When the child was less than two years old the nuns of Santa Maria were removed to Rome, and they took with them, along with other unfortunates, little Pasqualino. Upon a visit, which Pope Leo paid to the convent, he noticed the young boy, and as he smiled and tried to get at his Holiness, Leo was struck with his good looks and made enquiries about his origin. In the end, Leo undertook the little fellow’s education and maintained his interest in him, and, moreover, ordered his name to be changed to Ippolito.

Alessandro—the younger boy—twelve years old, was the son of Lorenzo de’ Medici, created Duke of Urbino in 1536, when the Pope annexed that principality to the pontifical estates, upon the excommunication of the rightful sovereign. His mother was a woman of colour, a Tartar slave-girl, who passed for the wife of a vetterale or courier, in the pay of the Duke.

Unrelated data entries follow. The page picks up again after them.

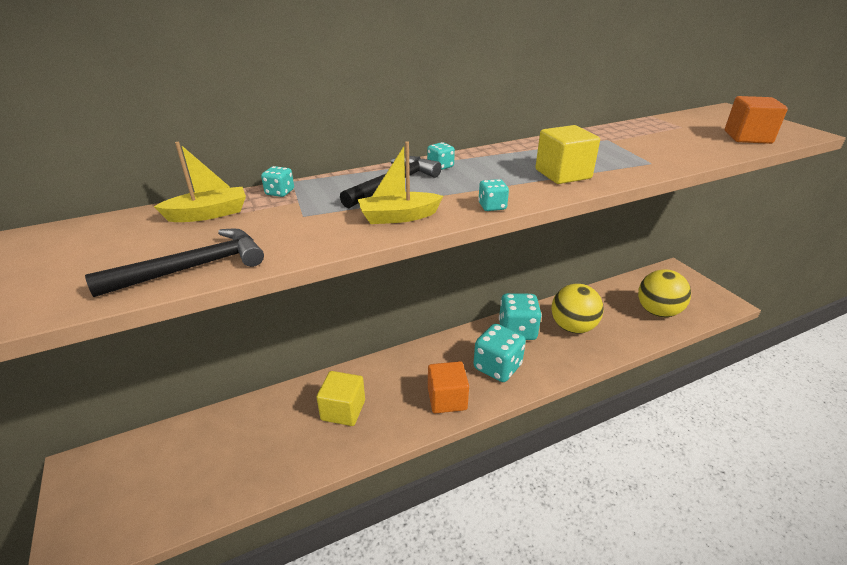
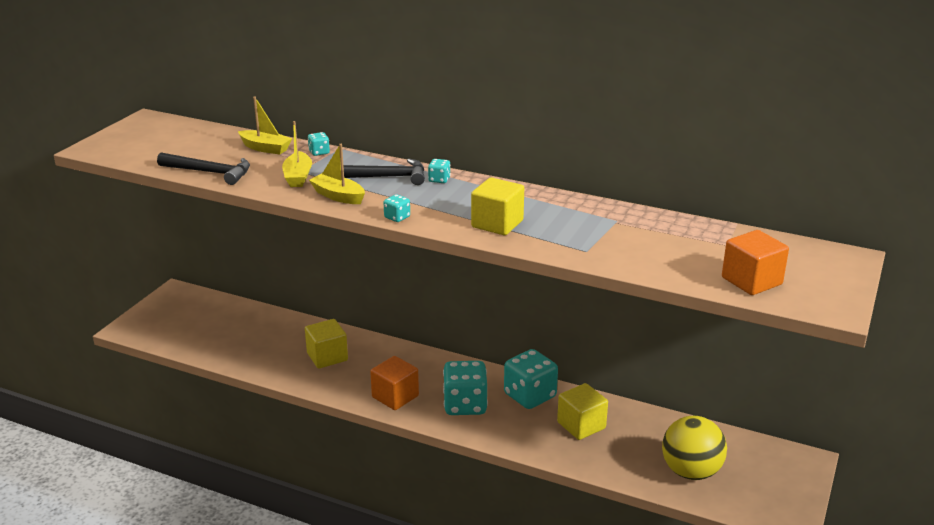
camera: 50 degrees right, 5 degrees down
(314, 221) = (298, 177): none -> yellow boat
(572, 327) = (581, 425): yellow ball -> yellow cube

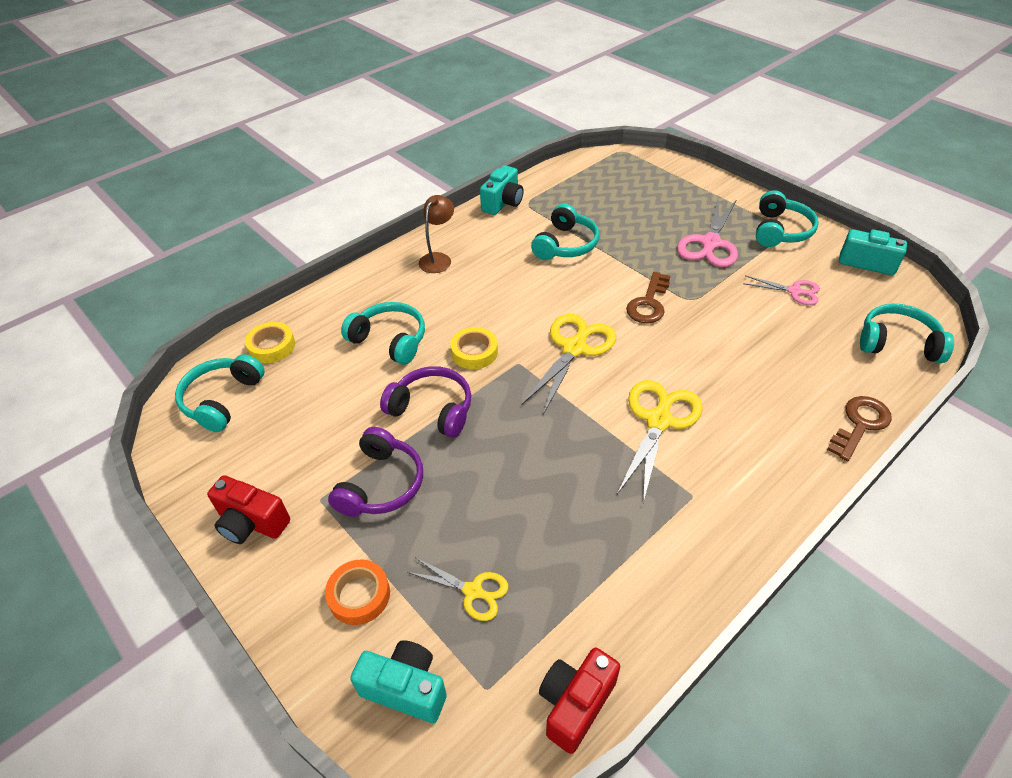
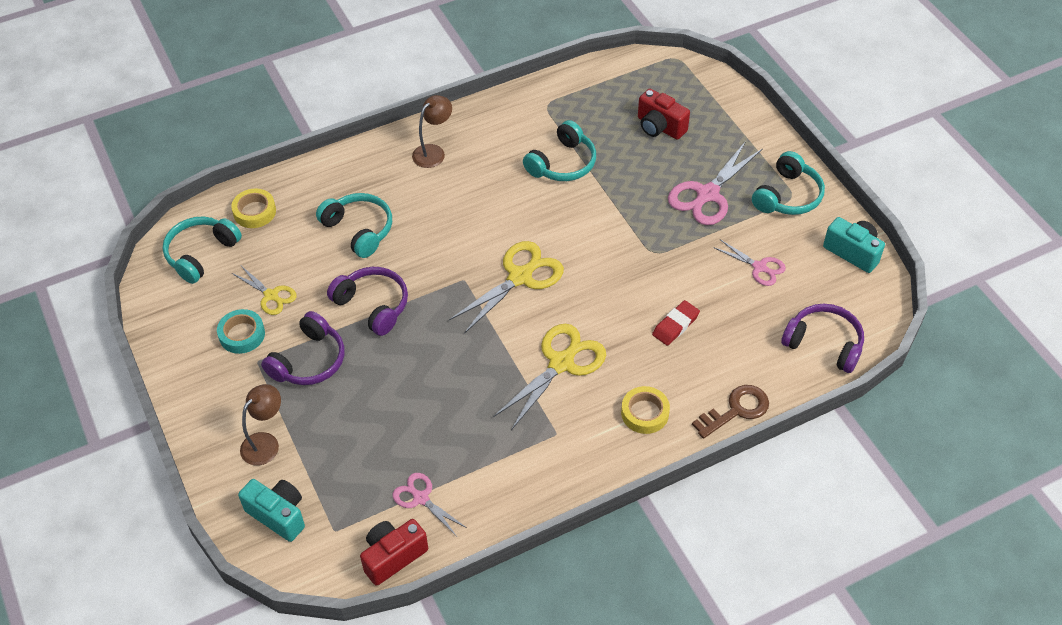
camera: 15 degrees right, 5 degrees up
(251, 523) = (200, 367): red camera -> red camera (659, 127)
(293, 474) = (242, 335): none -> turquoise tape
(359, 595) = (265, 443): orange tape -> brown lamp
(473, 591) = (351, 462): yellow scissors -> yellow scissors (271, 296)
(474, 352) = (429, 260): yellow tape -> yellow tape (645, 413)
(503, 203) = (522, 99): turquoise camera -> none
(576, 614) = (420, 498): none -> pink scissors
(648, 303) = (611, 247): brown key -> none
(750, 358) = (675, 325): none -> red eraser
(897, 343) = (824, 343): turquoise headphones -> purple headphones

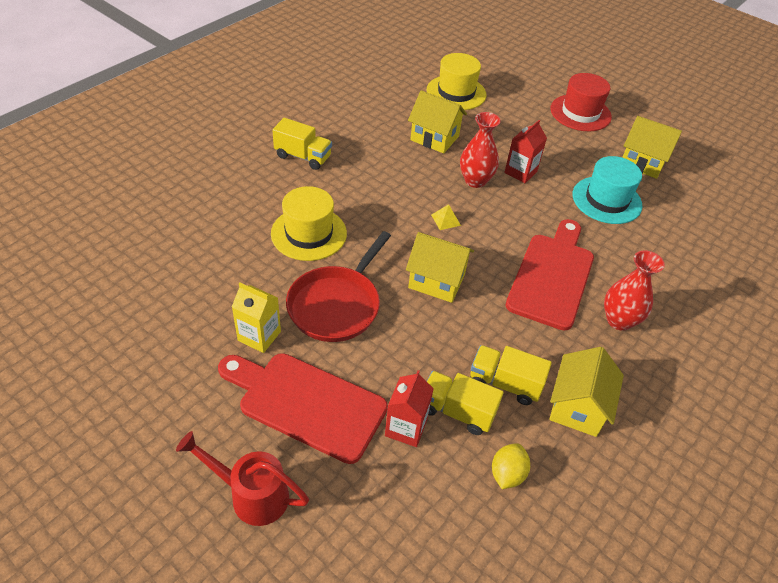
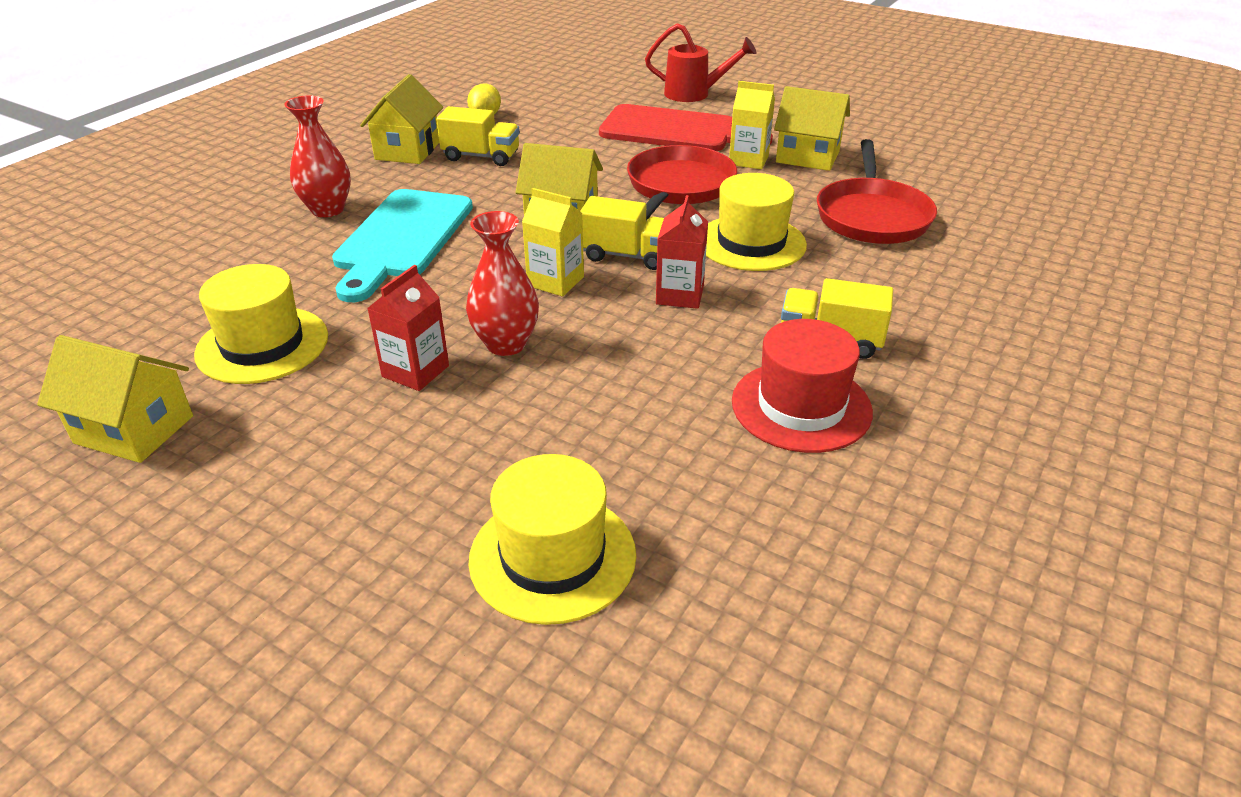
camera: 175 degrees right, 10 degrees down
(206, 246) = (872, 216): none -> red pan
(406, 427) = (578, 128): red carton -> red carton (680, 295)
(434, 138) = (592, 415): yellow house -> yellow house (807, 157)
(446, 220) = (555, 281): yellow pyramid -> yellow carton
(457, 411) = (531, 139): yellow truck -> yellow truck (627, 255)
(552, 276) = (402, 238): red cutting board -> turquoise cutting board
(580, 113) = (212, 548): red hat -> red hat (801, 406)
(606, 200) = (262, 345): turquoise hat -> yellow hat

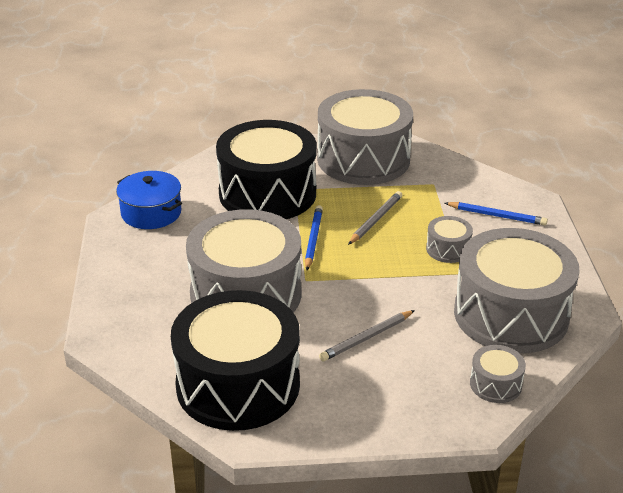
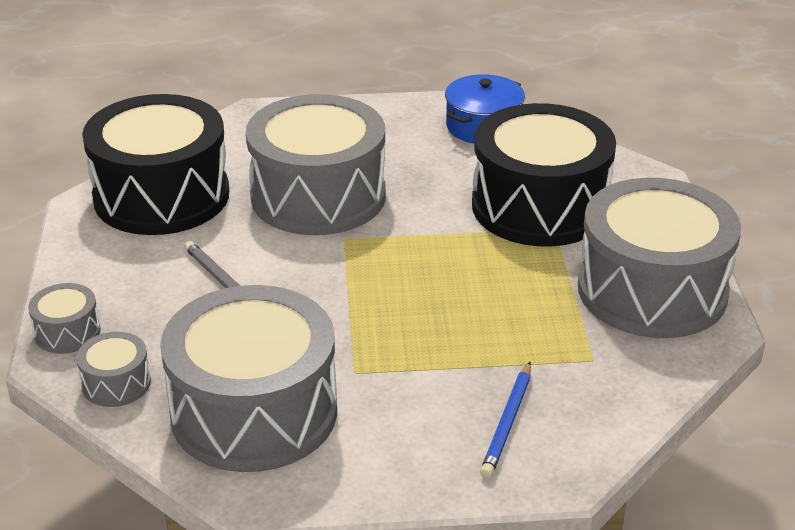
camera: 90 degrees right, 0 degrees up
(313, 239) = (433, 244): blue pencil -> none
(375, 220) = (483, 297): grey pencil -> none
(448, 249) = (412, 363): grey drum -> grey drum (67, 332)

He was a native of Colle Vecchio, near Riete, in Umbria, and went by the name of Bizio da Collo, whilst the girl was simply called Anna. Alessandro, later on, was made to feel the baseness of his origin, for he was greeted contemptuously as “Alessandro da Colle Vecchio!” His supposed father, Bizio, died in 1519, but Cardinal Giulio de’ Medici adopted him.